## Begin Data to use

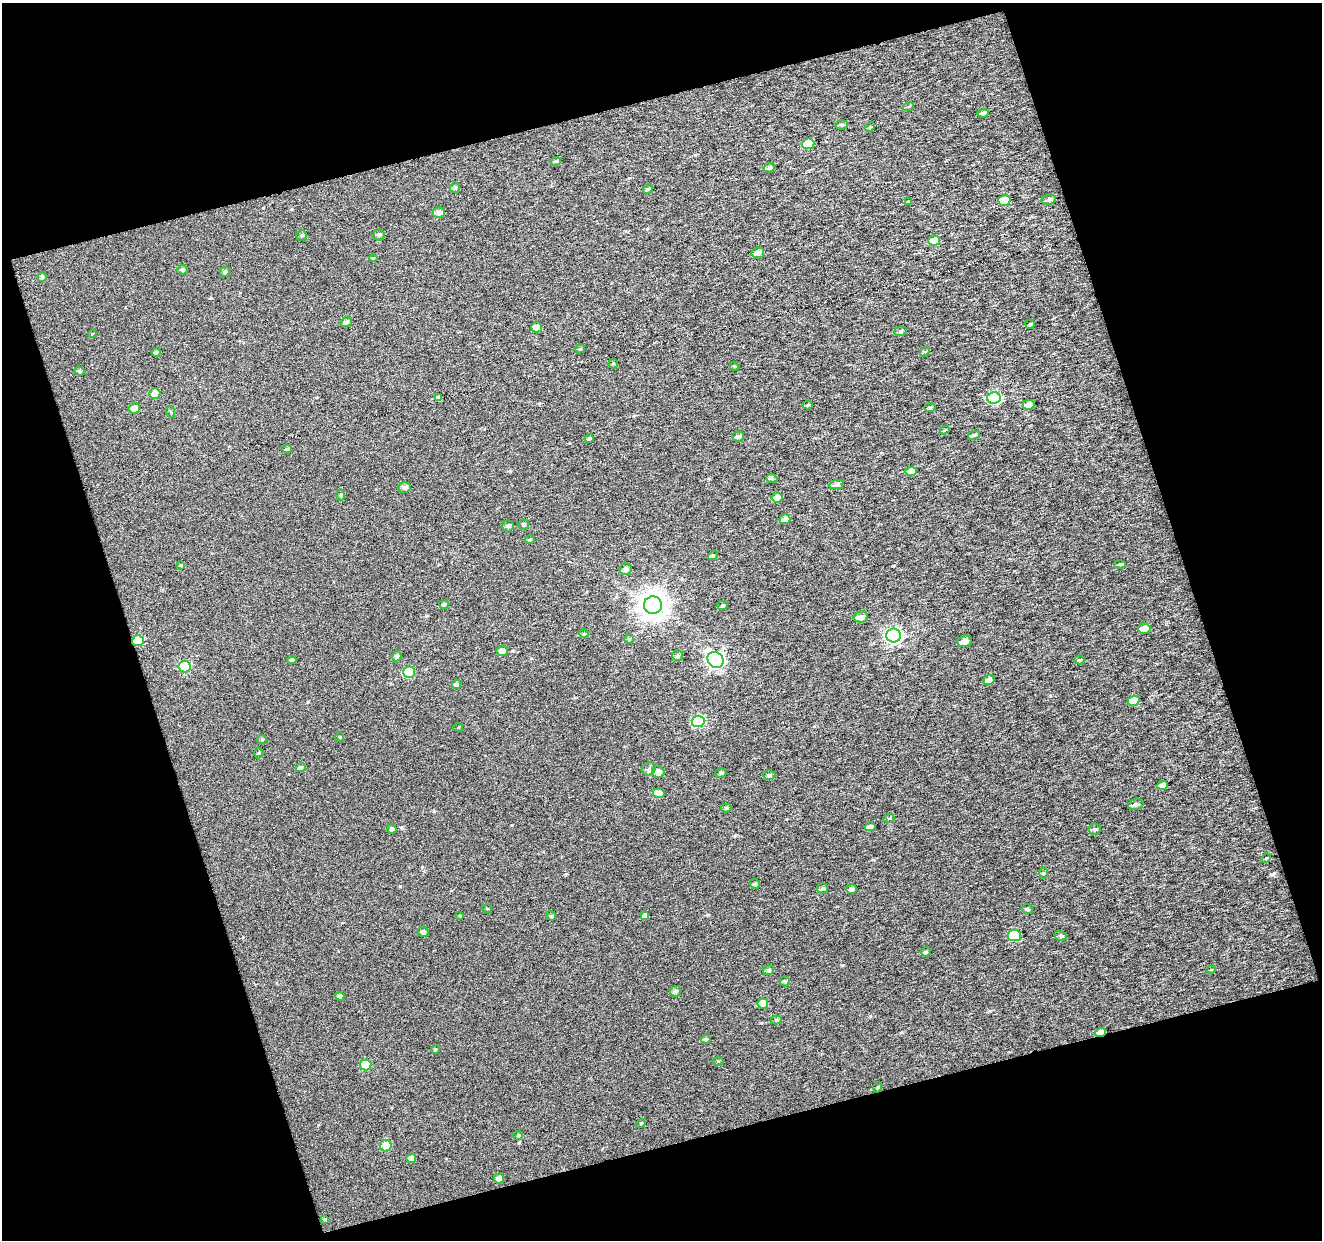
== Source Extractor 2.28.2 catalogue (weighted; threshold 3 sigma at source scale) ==
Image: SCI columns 4-1323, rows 20-1257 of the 1323 x 1280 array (HDU 1 of 3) = the unmasked area's bounding box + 8 px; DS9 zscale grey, full resolution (1 PNG px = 1 image px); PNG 1324 x 1242 px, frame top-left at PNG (2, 3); each listed source drawn as its Kron ellipse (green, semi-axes under 4 px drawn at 4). Shown black and unused: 36% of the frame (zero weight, under 3 of 6 exposures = <1% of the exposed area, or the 3 px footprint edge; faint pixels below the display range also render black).
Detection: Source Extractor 2.28.2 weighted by HDU 2 'WHT'. Background 0.0145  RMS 0.1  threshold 0.42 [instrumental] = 3 sigma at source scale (4.09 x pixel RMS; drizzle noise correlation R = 1.36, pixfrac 0.8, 0.0396/0.0396 arcsec/px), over >= 5 px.
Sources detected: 131; all 131 listed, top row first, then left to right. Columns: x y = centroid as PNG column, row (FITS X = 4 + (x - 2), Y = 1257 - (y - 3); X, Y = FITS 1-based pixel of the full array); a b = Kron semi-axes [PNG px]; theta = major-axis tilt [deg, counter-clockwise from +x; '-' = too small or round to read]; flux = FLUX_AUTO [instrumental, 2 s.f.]
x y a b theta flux
908 107 5 3 - 9.6
983 113 5 3 - 25
842 125 6 4 2 18
870 127 5 4 - 10
808 144 6 5 - 280
555 161 5 4 - 13
769 168 6 4 19 27
455 187 5 5 - 20
648 189 5 4 - 12
1004 200 6 5 - 180
1049 200 7 5 13 26
908 202 4 3 - 9.1
439 212 6 5 - 35
301 235 5 5 - 17
379 235 5 5 - 21
934 240 6 5 - 130
758 253 6 5 - 42
373 258 4 4 - 12
182 270 5 4 - 23
225 272 5 5 - 22
42 277 5 4 - 18
346 322 5 5 - 25
1030 324 5 4 - 11
536 327 5 5 - 68
900 331 6 4 18 17
92 334 4 3 - 6.6
580 349 5 4 - 13
156 352 4 4 - 20
925 352 5 4 - 13
613 363 5 4 - 13
734 366 4 3 - 8
80 371 5 4 - 15
155 394 5 5 - 97
438 398 4 4 - 26
994 398 7 6 - 770
807 405 5 4 - 10
1029 405 6 5 - 58
930 407 5 3 - 10
134 408 6 5 - 85
171 412 5 3 - 9.5
945 430 5 3 - 7.1
974 435 6 3 15 19
738 436 6 5 - 27
589 439 4 4 - 18
287 449 5 4 - 13
911 472 5 4 - 76
772 479 5 4 - 13
837 485 7 4 11 38
404 487 6 5 - 28
340 495 5 4 - 10
777 498 5 5 - 75
785 519 5 5 - 57
524 525 5 5 - 17
508 526 6 5 - 30
530 540 5 3 - 8.8
713 555 5 4 - 10
1120 564 6 4 -6 13
180 565 4 3 - 8.2
626 569 6 5 - 37
444 605 5 4 - 22
653 605 9 8 - 9800
722 605 5 4 - 13
861 617 7 5 9 45
1144 629 6 5 - 84
584 634 5 3 - 7.9
894 636 7 7 - 2400
629 639 5 5 - 13
138 641 6 5 - 320
964 641 7 5 16 60
502 651 6 5 - 41
397 656 5 4 - 34
678 656 5 5 - 22
292 660 4 4 - 20
716 660 8 7 - 2300
1079 660 5 4 - 11
184 667 6 6 - 540
409 672 6 5 - 320
989 680 5 5 - 49
456 684 4 4 - 29
1133 701 6 5 - 100
698 721 6 6 - 760
458 727 5 3 - 8.2
340 737 4 4 - 9.1
262 740 5 4 - 11
259 753 5 3 - 10
301 767 5 4 - 18
649 769 7 6 - 27
658 772 6 5 - 60
721 773 5 4 - 17
769 775 6 4 0 17
1163 785 5 4 - 55
659 793 6 5 - 63
1136 804 8 5 16 26
726 808 5 4 - 13
889 818 5 3 - 8.9
870 827 5 4 - 38
392 829 4 4 - 28
1094 829 6 6 - 20
1266 858 5 4 - 11
1043 873 5 3 - 9.3
755 884 5 5 - 19
823 889 5 5 - 18
852 889 5 4 - 41
487 909 5 3 - 7.4
1027 909 6 4 -14 16
460 916 4 3 - 7.3
551 916 5 4 - 13
645 916 4 4 - 34
423 932 5 5 - 28
1014 935 6 6 - 470
1061 936 6 5 - 15
926 952 5 4 - 12
769 970 5 5 - 19
1211 970 4 3 - 7.8
785 981 5 5 - 14
676 991 5 5 - 21
340 996 4 4 - 38
763 1004 5 5 - 130
776 1020 5 4 - 16
1100 1032 5 3 - 100
706 1039 5 4 - 22
435 1049 4 4 - 11
718 1061 6 4 1 9.8
366 1065 5 5 - 260
878 1087 5 3 - 7.8
641 1123 5 3 - 9.3
518 1135 5 4 - 13
386 1146 6 6 - 140
411 1158 5 4 - 58
499 1178 5 5 - 45
325 1219 4 4 - 12
Overlapping masked pixels (flux is a lower limit): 2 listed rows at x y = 138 641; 1100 1032
Unlisted compact peaks at least as high as the median listed source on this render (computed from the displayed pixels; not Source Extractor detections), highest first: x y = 1273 874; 990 1011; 400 886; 893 566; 870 1016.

## End Data to use

> [The exercise]:
Rename "Source Extractor" to "SExtractor" throughout the records above, and reproduce all their lines with nothing else changed. Leave the pictures out of your answer.

> [Solution to this problem]:
== SExtractor 2.28.2 catalogue (weighted; threshold 3 sigma at source scale) ==
Image: SCI columns 4-1323, rows 20-1257 of the 1323 x 1280 array (HDU 1 of 3) = the unmasked area's bounding box + 8 px; DS9 zscale grey, full resolution (1 PNG px = 1 image px); PNG 1324 x 1242 px, frame top-left at PNG (2, 3); each listed source drawn as its Kron ellipse (green, semi-axes under 4 px drawn at 4). Shown black and unused: 36% of the frame (zero weight, under 3 of 6 exposures = <1% of the exposed area, or the 3 px footprint edge; faint pixels below the display range also render black).
Detection: SExtractor 2.28.2 weighted by HDU 2 'WHT'. Background 0.0145  RMS 0.1  threshold 0.42 [instrumental] = 3 sigma at source scale (4.09 x pixel RMS; drizzle noise correlation R = 1.36, pixfrac 0.8, 0.0396/0.0396 arcsec/px), over >= 5 px.
Sources detected: 131; all 131 listed, top row first, then left to right. Columns: x y = centroid as PNG column, row (FITS X = 4 + (x - 2), Y = 1257 - (y - 3); X, Y = FITS 1-based pixel of the full array); a b = Kron semi-axes [PNG px]; theta = major-axis tilt [deg, counter-clockwise from +x; '-' = too small or round to read]; flux = FLUX_AUTO [instrumental, 2 s.f.]
x y a b theta flux
908 107 5 3 - 9.6
983 113 5 3 - 25
842 125 6 4 2 18
870 127 5 4 - 10
808 144 6 5 - 280
555 161 5 4 - 13
769 168 6 4 19 27
455 187 5 5 - 20
648 189 5 4 - 12
1004 200 6 5 - 180
1049 200 7 5 13 26
908 202 4 3 - 9.1
439 212 6 5 - 35
301 235 5 5 - 17
379 235 5 5 - 21
934 240 6 5 - 130
758 253 6 5 - 42
373 258 4 4 - 12
182 270 5 4 - 23
225 272 5 5 - 22
42 277 5 4 - 18
346 322 5 5 - 25
1030 324 5 4 - 11
536 327 5 5 - 68
900 331 6 4 18 17
92 334 4 3 - 6.6
580 349 5 4 - 13
156 352 4 4 - 20
925 352 5 4 - 13
613 363 5 4 - 13
734 366 4 3 - 8
80 371 5 4 - 15
155 394 5 5 - 97
438 398 4 4 - 26
994 398 7 6 - 770
807 405 5 4 - 10
1029 405 6 5 - 58
930 407 5 3 - 10
134 408 6 5 - 85
171 412 5 3 - 9.5
945 430 5 3 - 7.1
974 435 6 3 15 19
738 436 6 5 - 27
589 439 4 4 - 18
287 449 5 4 - 13
911 472 5 4 - 76
772 479 5 4 - 13
837 485 7 4 11 38
404 487 6 5 - 28
340 495 5 4 - 10
777 498 5 5 - 75
785 519 5 5 - 57
524 525 5 5 - 17
508 526 6 5 - 30
530 540 5 3 - 8.8
713 555 5 4 - 10
1120 564 6 4 -6 13
180 565 4 3 - 8.2
626 569 6 5 - 37
444 605 5 4 - 22
653 605 9 8 - 9800
722 605 5 4 - 13
861 617 7 5 9 45
1144 629 6 5 - 84
584 634 5 3 - 7.9
894 636 7 7 - 2400
629 639 5 5 - 13
138 641 6 5 - 320
964 641 7 5 16 60
502 651 6 5 - 41
397 656 5 4 - 34
678 656 5 5 - 22
292 660 4 4 - 20
716 660 8 7 - 2300
1079 660 5 4 - 11
184 667 6 6 - 540
409 672 6 5 - 320
989 680 5 5 - 49
456 684 4 4 - 29
1133 701 6 5 - 100
698 721 6 6 - 760
458 727 5 3 - 8.2
340 737 4 4 - 9.1
262 740 5 4 - 11
259 753 5 3 - 10
301 767 5 4 - 18
649 769 7 6 - 27
658 772 6 5 - 60
721 773 5 4 - 17
769 775 6 4 0 17
1163 785 5 4 - 55
659 793 6 5 - 63
1136 804 8 5 16 26
726 808 5 4 - 13
889 818 5 3 - 8.9
870 827 5 4 - 38
392 829 4 4 - 28
1094 829 6 6 - 20
1266 858 5 4 - 11
1043 873 5 3 - 9.3
755 884 5 5 - 19
823 889 5 5 - 18
852 889 5 4 - 41
487 909 5 3 - 7.4
1027 909 6 4 -14 16
460 916 4 3 - 7.3
551 916 5 4 - 13
645 916 4 4 - 34
423 932 5 5 - 28
1014 935 6 6 - 470
1061 936 6 5 - 15
926 952 5 4 - 12
769 970 5 5 - 19
1211 970 4 3 - 7.8
785 981 5 5 - 14
676 991 5 5 - 21
340 996 4 4 - 38
763 1004 5 5 - 130
776 1020 5 4 - 16
1100 1032 5 3 - 100
706 1039 5 4 - 22
435 1049 4 4 - 11
718 1061 6 4 1 9.8
366 1065 5 5 - 260
878 1087 5 3 - 7.8
641 1123 5 3 - 9.3
518 1135 5 4 - 13
386 1146 6 6 - 140
411 1158 5 4 - 58
499 1178 5 5 - 45
325 1219 4 4 - 12
Overlapping masked pixels (flux is a lower limit): 2 listed rows at x y = 138 641; 1100 1032
Unlisted compact peaks at least as high as the median listed source on this render (computed from the displayed pixels; not SExtractor detections), highest first: x y = 1273 874; 990 1011; 400 886; 893 566; 870 1016.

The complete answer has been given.